-- Work to complete --
Spot each line in the data below containing "used" and copy it.

-- Exercise inputs --
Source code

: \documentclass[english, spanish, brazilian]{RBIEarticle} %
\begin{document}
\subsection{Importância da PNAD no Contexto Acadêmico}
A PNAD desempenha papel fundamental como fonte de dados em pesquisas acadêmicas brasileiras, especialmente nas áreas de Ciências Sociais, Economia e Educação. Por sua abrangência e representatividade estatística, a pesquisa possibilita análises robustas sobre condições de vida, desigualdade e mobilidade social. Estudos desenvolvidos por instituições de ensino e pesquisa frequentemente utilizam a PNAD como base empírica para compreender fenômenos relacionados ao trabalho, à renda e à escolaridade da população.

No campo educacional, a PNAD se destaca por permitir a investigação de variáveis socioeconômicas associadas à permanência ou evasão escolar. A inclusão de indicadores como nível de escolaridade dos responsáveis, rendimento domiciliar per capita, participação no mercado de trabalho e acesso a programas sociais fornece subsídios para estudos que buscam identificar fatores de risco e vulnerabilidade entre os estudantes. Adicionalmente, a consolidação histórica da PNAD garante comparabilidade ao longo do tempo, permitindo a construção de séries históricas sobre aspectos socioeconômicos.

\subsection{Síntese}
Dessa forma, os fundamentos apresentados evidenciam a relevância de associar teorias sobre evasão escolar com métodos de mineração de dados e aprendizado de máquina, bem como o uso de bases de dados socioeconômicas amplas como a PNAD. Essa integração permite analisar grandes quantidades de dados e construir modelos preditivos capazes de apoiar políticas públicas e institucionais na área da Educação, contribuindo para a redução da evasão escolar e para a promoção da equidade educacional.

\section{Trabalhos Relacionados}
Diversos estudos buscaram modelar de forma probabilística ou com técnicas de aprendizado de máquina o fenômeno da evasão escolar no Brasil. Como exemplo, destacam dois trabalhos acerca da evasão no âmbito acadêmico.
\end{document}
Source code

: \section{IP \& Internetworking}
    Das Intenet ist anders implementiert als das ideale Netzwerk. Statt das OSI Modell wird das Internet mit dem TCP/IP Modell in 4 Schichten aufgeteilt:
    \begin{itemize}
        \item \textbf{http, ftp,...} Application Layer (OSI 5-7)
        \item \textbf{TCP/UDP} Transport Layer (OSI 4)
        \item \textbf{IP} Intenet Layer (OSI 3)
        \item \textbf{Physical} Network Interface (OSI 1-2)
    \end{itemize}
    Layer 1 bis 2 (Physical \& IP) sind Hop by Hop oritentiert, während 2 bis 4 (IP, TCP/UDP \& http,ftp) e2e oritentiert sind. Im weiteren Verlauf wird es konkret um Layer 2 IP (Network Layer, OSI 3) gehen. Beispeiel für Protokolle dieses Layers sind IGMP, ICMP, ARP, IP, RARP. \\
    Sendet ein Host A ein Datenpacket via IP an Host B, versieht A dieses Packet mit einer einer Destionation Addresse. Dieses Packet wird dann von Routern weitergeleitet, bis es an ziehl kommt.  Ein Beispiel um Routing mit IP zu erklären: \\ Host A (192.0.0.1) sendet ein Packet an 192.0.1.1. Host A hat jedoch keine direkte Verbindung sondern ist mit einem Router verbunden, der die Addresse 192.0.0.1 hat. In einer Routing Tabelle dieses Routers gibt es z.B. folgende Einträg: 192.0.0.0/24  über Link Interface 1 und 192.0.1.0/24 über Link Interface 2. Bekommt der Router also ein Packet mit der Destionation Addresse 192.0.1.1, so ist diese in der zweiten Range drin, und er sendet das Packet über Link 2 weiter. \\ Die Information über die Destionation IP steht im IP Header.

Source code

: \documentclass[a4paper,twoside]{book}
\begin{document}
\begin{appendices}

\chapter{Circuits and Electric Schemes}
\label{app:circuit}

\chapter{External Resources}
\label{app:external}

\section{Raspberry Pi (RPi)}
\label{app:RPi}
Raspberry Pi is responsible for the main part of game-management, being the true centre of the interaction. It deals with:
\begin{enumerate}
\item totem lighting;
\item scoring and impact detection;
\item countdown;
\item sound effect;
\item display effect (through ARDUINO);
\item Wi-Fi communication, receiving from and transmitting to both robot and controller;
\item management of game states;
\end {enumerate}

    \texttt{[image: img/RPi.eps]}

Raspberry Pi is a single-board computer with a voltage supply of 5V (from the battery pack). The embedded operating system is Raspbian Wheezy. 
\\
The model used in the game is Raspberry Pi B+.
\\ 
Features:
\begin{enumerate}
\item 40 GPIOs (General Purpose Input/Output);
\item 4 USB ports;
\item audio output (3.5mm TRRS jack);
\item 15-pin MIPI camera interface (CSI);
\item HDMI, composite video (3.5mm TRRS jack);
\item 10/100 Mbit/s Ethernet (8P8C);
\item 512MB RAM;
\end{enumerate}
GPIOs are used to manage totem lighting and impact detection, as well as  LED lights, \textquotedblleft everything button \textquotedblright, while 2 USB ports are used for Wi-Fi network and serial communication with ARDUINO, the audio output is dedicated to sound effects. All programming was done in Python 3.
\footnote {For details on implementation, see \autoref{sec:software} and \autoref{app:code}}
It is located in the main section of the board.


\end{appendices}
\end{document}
--
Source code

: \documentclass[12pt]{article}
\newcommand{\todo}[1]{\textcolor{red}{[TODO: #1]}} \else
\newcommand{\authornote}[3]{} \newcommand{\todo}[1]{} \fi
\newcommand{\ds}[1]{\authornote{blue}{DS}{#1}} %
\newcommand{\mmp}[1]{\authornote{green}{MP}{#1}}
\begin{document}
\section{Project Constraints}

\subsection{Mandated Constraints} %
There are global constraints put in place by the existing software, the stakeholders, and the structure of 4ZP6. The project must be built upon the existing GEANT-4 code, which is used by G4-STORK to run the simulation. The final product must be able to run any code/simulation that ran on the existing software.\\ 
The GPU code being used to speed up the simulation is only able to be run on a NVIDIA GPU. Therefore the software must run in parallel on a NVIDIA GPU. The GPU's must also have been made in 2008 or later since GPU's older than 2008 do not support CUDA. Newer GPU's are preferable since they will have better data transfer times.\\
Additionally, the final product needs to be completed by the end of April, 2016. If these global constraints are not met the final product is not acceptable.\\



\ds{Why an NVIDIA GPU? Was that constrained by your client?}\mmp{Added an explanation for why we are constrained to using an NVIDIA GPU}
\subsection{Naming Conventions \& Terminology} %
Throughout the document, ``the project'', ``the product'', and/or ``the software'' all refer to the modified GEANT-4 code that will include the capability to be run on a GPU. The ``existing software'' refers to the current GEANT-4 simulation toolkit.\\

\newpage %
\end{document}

-- Solution to this task --
The model used in the game is Raspberry Pi B+.
GPIOs are used to manage totem lighting and impact detection, as well as  LED lights, \textquotedblleft everything button \textquotedblright, while 2 USB ports are used for Wi-Fi network and serial communication with ARDUINO, the audio output is dedicated to sound effects. All programming was done in Python 3.
There are global constraints put in place by the existing software, the stakeholders, and the structure of 4ZP6. The project must be built upon the existing GEANT-4 code, which is used by G4-STORK to run the simulation. The final product must be able to run any code/simulation that ran on the existing software.\\ 
The GPU code being used to speed up the simulation is only able to be run on a NVIDIA GPU. Therefore the software must run in parallel on a NVIDIA GPU. The GPU's must also have been made in 2008 or later since GPU's older than 2008 do not support CUDA. Newer GPU's are preferable since they will have better data transfer times.\\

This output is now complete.